**PROVIDED TEXT**
▼

Dear Brother Julius,

May the Immaculate reward you for your wishing me graces, and assimilation to Her; to breathe her, and to live eternally according to her spirit; and of much toil and exhausting but fruitful labor; and much, much suffering; and heroic victories; and the sweetness of the name of Mary…

I wish all these same things to you in return, because indeed we live only once. And so we have to sell this life of ours at a dear price, or rather we must give it, offer it up selflessly.

One effort alone in Niepokalanów is essential; that is, day by day we must become evermore the property of the Immaculate. When this happens, then everything else will come to us with her. Hence, the Church applies the words of Holy Scripture to her: “All good things came to me along with her” [Wis 7:11].

▲

**RECORDED INFORMATION**

▼

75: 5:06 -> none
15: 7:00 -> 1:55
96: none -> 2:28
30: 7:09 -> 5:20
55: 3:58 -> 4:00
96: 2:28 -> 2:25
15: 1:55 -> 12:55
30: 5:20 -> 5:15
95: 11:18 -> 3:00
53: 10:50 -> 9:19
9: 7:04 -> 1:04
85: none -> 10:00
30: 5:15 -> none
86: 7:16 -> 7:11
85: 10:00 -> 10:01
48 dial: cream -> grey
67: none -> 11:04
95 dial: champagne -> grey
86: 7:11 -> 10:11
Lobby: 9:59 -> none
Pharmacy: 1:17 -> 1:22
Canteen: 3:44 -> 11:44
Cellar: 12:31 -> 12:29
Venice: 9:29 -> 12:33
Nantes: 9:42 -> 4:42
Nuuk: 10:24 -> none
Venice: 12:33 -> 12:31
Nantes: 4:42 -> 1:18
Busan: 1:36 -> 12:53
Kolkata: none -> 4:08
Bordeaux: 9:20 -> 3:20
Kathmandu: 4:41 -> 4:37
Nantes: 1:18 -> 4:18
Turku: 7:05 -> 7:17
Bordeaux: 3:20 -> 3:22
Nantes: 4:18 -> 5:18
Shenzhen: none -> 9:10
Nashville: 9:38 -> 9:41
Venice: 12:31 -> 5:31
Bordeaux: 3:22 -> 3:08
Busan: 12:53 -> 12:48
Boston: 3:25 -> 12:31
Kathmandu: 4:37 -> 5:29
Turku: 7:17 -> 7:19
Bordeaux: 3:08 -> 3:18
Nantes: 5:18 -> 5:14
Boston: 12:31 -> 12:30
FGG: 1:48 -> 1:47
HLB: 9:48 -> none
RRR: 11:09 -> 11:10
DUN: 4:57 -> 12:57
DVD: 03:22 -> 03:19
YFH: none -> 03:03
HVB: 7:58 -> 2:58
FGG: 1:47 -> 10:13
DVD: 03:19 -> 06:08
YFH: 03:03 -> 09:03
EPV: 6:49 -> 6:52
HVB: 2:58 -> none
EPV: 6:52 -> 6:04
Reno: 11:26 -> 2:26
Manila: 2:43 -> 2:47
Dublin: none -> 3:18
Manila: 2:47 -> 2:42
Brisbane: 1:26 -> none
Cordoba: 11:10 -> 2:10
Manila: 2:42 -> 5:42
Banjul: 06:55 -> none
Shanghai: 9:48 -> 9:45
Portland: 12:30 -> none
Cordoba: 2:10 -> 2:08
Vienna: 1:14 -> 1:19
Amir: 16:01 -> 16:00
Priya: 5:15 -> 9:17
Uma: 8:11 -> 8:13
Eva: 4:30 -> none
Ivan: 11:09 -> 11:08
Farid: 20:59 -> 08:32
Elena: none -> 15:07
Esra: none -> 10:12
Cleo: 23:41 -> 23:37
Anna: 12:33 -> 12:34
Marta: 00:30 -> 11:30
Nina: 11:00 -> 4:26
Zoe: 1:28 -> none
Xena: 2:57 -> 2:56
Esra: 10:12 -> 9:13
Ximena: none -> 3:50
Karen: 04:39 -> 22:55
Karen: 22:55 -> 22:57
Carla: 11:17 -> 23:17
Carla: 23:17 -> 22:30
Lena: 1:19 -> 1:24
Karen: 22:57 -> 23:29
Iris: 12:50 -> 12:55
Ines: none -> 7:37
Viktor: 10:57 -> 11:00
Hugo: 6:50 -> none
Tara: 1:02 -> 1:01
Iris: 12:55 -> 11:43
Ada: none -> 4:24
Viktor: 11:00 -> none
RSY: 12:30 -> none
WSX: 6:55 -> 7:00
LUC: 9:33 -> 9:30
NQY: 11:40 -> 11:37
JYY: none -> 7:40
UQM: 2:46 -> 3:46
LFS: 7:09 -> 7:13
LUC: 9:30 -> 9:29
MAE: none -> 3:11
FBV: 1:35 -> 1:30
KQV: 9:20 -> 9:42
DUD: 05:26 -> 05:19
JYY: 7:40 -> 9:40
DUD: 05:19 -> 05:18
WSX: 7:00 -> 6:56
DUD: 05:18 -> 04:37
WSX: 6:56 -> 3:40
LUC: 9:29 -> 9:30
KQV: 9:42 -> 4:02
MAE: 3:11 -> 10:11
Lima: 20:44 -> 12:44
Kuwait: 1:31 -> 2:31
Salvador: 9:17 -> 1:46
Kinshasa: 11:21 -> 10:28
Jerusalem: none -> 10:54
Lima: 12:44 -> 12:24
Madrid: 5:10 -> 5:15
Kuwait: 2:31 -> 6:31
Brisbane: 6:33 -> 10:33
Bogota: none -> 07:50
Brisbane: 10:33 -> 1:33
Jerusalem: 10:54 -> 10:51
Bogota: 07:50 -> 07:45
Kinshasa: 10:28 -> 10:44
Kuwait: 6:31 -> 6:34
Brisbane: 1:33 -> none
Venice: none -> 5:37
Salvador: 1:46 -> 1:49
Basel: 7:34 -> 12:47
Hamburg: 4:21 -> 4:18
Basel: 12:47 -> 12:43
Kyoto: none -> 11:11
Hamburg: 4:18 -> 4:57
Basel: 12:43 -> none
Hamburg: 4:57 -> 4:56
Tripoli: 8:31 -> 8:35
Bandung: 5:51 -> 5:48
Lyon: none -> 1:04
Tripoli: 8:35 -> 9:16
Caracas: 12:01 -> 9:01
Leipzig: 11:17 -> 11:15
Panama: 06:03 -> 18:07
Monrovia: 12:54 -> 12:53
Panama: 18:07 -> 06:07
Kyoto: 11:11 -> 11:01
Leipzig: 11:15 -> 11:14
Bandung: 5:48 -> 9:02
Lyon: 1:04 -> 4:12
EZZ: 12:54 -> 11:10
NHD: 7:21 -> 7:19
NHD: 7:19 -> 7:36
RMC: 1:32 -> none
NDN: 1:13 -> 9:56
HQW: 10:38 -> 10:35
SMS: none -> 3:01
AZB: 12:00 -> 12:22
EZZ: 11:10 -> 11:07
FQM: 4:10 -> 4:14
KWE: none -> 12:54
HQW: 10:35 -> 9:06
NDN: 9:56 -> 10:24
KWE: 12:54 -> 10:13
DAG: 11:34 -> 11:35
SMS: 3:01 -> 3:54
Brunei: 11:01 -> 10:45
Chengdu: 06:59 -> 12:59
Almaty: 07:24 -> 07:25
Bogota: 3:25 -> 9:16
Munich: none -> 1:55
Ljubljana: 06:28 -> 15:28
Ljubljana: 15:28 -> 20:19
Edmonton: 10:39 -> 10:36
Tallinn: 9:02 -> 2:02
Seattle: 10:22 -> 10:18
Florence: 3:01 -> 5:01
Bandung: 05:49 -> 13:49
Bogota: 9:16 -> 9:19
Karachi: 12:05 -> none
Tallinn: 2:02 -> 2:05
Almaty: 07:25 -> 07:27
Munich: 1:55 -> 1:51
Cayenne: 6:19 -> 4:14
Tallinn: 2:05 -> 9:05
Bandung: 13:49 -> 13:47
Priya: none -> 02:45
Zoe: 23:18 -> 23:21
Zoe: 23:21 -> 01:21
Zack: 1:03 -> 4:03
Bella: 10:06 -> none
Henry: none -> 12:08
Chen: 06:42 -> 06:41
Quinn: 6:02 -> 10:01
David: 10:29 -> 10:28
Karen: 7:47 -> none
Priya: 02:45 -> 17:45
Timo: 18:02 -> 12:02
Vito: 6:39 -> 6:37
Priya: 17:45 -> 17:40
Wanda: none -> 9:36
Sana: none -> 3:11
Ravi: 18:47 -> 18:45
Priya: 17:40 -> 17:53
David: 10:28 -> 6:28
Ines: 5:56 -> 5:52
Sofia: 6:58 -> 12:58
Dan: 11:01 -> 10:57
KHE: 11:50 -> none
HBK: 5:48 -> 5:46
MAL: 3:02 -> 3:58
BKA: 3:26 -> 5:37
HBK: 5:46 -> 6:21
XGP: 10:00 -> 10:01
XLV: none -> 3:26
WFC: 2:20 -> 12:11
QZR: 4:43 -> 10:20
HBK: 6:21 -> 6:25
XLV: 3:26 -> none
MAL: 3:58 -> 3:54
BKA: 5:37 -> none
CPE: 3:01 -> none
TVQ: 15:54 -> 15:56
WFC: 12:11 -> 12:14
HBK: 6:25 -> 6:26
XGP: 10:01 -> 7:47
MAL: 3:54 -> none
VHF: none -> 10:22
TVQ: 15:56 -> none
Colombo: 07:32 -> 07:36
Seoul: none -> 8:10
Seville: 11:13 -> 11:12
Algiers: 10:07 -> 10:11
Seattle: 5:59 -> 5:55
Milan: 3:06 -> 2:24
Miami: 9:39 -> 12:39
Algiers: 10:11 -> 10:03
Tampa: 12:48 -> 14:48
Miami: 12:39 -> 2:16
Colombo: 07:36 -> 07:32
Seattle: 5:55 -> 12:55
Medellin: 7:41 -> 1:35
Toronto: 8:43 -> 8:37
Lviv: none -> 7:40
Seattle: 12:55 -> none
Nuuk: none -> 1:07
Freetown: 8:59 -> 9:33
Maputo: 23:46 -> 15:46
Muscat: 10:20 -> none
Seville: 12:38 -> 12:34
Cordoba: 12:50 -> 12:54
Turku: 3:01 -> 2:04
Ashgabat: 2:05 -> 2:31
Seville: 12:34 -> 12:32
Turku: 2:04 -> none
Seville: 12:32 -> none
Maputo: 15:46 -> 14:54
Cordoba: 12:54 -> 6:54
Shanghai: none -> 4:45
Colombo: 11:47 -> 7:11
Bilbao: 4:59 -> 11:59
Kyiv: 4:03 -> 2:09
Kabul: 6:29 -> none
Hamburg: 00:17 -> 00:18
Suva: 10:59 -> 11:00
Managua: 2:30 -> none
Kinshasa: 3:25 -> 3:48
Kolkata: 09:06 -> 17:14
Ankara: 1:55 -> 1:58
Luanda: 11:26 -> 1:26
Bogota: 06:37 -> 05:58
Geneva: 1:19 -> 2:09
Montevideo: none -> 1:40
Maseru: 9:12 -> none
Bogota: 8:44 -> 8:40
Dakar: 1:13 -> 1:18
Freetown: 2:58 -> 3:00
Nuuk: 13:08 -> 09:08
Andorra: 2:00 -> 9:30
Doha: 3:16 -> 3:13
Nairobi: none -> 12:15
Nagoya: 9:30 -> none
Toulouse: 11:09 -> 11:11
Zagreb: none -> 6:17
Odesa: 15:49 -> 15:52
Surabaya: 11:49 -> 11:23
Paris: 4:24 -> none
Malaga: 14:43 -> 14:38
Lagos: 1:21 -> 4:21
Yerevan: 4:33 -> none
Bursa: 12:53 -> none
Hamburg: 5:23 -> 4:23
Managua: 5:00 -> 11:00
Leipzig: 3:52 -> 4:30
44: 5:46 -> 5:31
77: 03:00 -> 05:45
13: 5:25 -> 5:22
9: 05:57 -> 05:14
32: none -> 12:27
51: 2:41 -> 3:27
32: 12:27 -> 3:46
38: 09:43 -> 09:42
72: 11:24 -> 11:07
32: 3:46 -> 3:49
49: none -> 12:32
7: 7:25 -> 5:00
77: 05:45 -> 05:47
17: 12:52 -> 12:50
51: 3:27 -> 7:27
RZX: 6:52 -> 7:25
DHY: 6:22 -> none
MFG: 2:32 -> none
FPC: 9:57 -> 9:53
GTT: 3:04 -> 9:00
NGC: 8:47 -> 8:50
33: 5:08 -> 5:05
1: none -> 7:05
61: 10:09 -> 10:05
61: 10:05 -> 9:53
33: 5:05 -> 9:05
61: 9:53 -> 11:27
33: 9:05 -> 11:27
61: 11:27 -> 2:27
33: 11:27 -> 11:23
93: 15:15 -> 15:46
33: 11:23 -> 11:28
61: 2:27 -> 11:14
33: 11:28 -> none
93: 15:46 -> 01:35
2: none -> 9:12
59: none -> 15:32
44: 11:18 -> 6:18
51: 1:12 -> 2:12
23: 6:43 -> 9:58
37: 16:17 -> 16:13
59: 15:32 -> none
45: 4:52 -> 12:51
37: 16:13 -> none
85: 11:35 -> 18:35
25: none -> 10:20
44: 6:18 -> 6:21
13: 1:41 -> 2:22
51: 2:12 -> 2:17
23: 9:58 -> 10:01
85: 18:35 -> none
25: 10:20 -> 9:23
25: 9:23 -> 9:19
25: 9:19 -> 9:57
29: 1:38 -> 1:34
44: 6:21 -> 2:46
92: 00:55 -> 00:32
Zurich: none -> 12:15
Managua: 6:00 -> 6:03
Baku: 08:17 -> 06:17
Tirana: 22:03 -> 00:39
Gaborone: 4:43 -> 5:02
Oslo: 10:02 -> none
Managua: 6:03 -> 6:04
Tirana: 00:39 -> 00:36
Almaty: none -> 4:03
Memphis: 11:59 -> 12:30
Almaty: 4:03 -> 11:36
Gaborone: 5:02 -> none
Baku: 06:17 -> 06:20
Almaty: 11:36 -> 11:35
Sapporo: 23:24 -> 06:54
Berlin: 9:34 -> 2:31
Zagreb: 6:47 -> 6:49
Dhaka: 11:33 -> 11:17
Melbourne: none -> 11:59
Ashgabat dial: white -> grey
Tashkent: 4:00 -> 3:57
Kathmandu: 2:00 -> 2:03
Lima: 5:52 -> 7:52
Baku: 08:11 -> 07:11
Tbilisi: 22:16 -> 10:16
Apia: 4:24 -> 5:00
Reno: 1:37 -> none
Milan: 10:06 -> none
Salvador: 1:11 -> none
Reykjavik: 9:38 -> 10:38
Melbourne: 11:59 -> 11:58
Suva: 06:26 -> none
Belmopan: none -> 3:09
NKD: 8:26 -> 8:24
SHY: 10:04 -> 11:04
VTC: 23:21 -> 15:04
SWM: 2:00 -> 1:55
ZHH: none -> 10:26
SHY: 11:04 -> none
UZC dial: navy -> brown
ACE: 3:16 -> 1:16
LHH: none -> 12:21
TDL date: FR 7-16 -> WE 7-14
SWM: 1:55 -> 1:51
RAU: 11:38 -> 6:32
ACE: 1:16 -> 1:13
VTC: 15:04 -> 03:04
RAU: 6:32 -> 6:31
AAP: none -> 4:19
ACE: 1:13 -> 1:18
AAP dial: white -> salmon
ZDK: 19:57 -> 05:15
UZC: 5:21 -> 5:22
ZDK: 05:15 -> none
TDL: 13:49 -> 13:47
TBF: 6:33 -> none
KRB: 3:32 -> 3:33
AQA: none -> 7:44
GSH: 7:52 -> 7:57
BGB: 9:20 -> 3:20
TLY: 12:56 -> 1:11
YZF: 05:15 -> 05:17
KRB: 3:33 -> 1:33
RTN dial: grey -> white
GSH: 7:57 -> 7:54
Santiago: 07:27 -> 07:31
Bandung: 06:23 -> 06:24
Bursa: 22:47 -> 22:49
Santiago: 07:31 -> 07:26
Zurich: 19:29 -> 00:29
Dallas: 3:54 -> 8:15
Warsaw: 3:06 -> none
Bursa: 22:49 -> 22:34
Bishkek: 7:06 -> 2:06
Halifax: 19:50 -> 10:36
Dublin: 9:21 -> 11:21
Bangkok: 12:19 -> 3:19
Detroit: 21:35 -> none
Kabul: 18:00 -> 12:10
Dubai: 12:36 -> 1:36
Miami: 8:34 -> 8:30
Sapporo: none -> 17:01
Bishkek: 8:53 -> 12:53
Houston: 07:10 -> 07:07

▲

**WRITTEN TASK 1**
In the letter to Brother Julius, rewrite the stretch from "I wish all these" through "it up selflessly.", replacing "dear price" with "high price".
**WRITTEN TASK 2**
Using the letter to Brother Julius, say whether each statement agrees with it. Answer yes or no and quote the deciding words. (a) Brother Julius had wished the writer graces. (b) The writer holds that many efforts in Niepokalanów are essential. (c) The writer says we live only once.

**WRITTEN ANSWER 1**
I wish all these same things to you in return, because indeed we live only once. And so we have to sell this life of ours at a high price, or rather we must give it, offer it up selflessly.

**WRITTEN ANSWER 2**
(a) Yes: "for your wishing me graces"
(b) No: "One effort alone in Niepokalanów is essential"
(c) Yes: "because indeed we live only once"